Mom says to you. I dont mind A and I dont mind C. But the inbetween B is so....What do you say to your mom, your best friend in the whole world when she is trying to accept dying. but says to you I dont mind the A or the C its just the inbetween B I am finding hard to endure
Is Mom on hospice? It's purpose is to make the final journey a little easier for the patient and the family. If Mom isn't using that service it might be something to consider.
So, I stop what I'm doing, sit down with her and listen. And, I just listen, mainly. When it's something where I can see how hard it is for her, I'll say that. When I think it sounds like a scary thing, I'll tell her that I can understand why it's so scary to her. Never do I tell her that "things will be allright." Just because she's sick doesn't mean she wants to be treated like a child or talked down to, so I try to be careful not to do that, although I sometimes feel like I want to do that (for me more than for her, I suspect).
When my mother got cancer some years ago, she called it "C" and rather coyly told us she found out she had "C" and pointed to her breast. So, we all started talking about "C" and with a moment of hesitation before we said "C."

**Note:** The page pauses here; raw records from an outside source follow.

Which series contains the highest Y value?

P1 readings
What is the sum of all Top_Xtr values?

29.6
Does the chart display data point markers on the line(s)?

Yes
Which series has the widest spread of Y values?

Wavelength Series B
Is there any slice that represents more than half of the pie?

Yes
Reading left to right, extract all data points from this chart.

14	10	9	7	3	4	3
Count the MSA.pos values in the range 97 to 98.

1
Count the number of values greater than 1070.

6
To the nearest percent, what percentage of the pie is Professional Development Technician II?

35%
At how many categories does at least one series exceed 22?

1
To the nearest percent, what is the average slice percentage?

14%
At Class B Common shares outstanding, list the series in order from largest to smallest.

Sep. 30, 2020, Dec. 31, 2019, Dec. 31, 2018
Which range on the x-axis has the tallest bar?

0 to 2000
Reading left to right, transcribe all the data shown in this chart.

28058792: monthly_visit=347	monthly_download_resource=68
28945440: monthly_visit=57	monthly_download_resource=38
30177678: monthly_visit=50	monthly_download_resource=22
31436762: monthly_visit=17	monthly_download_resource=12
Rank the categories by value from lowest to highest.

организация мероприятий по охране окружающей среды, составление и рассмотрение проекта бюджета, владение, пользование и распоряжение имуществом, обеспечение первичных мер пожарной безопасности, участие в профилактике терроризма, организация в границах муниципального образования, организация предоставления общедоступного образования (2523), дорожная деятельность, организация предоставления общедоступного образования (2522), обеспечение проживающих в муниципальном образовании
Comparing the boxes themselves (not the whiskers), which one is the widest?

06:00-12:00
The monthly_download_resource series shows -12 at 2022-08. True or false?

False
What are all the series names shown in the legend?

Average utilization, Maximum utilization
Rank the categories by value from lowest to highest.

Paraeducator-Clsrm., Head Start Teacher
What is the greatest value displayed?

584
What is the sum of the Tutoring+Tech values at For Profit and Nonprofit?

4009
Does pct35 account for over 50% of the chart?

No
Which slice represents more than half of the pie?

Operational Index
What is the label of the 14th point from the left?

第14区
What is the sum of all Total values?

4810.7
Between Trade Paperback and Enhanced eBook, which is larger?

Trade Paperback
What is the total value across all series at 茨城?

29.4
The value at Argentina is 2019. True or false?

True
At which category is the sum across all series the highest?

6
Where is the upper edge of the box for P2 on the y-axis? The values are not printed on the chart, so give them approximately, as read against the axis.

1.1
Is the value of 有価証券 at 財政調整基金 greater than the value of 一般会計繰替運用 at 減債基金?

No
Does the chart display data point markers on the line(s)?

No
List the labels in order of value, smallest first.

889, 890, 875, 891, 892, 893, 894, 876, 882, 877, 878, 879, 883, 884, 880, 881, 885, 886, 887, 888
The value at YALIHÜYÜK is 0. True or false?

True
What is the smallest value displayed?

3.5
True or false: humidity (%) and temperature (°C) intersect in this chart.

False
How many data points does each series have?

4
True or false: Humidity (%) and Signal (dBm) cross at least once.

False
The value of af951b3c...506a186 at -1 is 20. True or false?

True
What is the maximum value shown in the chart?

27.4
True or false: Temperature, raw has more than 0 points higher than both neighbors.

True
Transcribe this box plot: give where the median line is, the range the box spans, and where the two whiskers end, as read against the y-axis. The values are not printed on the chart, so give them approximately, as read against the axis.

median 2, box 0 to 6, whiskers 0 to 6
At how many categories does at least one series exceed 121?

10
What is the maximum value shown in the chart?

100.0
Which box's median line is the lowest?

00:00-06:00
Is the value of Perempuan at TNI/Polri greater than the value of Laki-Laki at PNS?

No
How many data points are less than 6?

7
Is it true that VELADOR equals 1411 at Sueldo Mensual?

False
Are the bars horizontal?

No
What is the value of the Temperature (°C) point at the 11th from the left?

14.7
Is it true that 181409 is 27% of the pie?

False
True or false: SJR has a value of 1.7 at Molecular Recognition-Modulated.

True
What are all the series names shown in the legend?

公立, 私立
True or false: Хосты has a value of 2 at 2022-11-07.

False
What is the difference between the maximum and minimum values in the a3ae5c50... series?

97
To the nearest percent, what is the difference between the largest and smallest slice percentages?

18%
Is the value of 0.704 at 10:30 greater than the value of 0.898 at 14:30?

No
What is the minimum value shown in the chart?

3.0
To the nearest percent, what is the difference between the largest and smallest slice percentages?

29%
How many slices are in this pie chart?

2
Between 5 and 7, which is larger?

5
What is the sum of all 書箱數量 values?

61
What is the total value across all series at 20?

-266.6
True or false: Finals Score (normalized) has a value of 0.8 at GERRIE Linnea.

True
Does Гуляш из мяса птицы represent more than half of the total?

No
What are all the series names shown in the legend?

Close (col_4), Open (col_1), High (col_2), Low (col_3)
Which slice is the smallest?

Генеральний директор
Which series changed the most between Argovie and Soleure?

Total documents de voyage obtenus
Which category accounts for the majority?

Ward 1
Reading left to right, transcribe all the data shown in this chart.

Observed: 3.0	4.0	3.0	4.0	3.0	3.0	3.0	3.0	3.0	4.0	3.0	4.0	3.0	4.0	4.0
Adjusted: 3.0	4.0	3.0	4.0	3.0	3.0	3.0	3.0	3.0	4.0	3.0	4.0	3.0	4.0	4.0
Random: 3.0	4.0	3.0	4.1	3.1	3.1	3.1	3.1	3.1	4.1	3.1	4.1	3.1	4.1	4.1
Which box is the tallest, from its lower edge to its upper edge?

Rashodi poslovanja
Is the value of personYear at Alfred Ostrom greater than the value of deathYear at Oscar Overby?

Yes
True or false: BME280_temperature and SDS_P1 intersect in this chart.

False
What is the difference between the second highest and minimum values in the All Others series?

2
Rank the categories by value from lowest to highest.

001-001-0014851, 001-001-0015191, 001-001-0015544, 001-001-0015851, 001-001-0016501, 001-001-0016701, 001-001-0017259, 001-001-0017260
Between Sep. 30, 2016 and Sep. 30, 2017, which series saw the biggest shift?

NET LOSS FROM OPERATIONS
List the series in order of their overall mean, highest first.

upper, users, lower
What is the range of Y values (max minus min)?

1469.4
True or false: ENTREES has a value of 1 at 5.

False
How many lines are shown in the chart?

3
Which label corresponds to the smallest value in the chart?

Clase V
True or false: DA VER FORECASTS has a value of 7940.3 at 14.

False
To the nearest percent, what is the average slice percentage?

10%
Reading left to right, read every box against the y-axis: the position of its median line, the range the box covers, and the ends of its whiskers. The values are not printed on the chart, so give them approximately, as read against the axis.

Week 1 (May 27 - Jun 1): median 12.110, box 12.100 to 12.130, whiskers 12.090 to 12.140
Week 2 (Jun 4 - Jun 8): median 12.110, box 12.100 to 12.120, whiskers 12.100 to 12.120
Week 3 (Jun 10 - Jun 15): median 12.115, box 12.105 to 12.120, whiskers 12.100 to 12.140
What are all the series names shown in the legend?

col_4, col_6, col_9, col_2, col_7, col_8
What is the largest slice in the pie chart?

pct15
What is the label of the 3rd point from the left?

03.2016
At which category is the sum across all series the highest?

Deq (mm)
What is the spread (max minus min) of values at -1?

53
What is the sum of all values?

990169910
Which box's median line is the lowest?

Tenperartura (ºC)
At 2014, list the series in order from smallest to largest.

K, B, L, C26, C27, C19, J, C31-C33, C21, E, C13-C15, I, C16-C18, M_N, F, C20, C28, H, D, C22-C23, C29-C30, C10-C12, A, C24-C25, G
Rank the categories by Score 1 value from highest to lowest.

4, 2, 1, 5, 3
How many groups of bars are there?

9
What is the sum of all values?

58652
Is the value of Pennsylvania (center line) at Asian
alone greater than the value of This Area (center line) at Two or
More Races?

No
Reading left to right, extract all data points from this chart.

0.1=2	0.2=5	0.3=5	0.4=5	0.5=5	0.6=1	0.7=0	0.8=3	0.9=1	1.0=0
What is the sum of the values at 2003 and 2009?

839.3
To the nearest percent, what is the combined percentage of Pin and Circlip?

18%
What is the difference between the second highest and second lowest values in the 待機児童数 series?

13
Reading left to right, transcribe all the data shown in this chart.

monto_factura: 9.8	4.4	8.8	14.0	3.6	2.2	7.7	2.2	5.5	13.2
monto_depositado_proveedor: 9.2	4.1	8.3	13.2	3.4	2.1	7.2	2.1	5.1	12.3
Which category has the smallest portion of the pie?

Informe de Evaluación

After a while, I started feeling a bit silly about this. One day, when Mom was talking about upcoming treatments in a kind of matter-of-fact manner, I asked us why she was calling it "C." I told her that if it bothered her to say the word, I'd keep calling it that, but that if she was doing it to make the rest of us feel better, that it wasn't necessarily.
She laughed. She said she wasn't sure how we'd feel if she said "Cancer" to us, so she just hinted strongly so we'd figure it out and, then, never got up the courage to see if we were okay with just using the word "Cancer" but that the word "Cancer" didn't actually bother her and was just easier than hinting around at it all. We were all relieved.
Bottom line: You kind of have to know the person and see what the situation brings. It is different for everyone.
Blessings to you both,
Carol
(I 'still' feel my father's presence today, and he's been gone for 40 yrs...)
How are you doing? Your mom has been your best friend. It must be so very difficult for you. Love and prayers
Though I learned that those who are very independent and do not have a memory problems, usually struggle accepting death. Some feel responsible for children, some feel if their death will hurt family/friends, some think about something they should finish before they go. In the time when death is inevitable, I comfort them by saying that it's OK to go.... I sometimes ask what is there holding them from leaving painful/uncomfortable existence. I invite somebody spiritual (hospice) to visit and talk to my dying residents. Sometimes that person is waiting for family member to arrive and I offer to convey the message if there is one. I write down their last wishes and promise to follow up on them. And I hold their hands if family members are not available.... that's want I do.
What is it she doesn't like about the B part of your equation?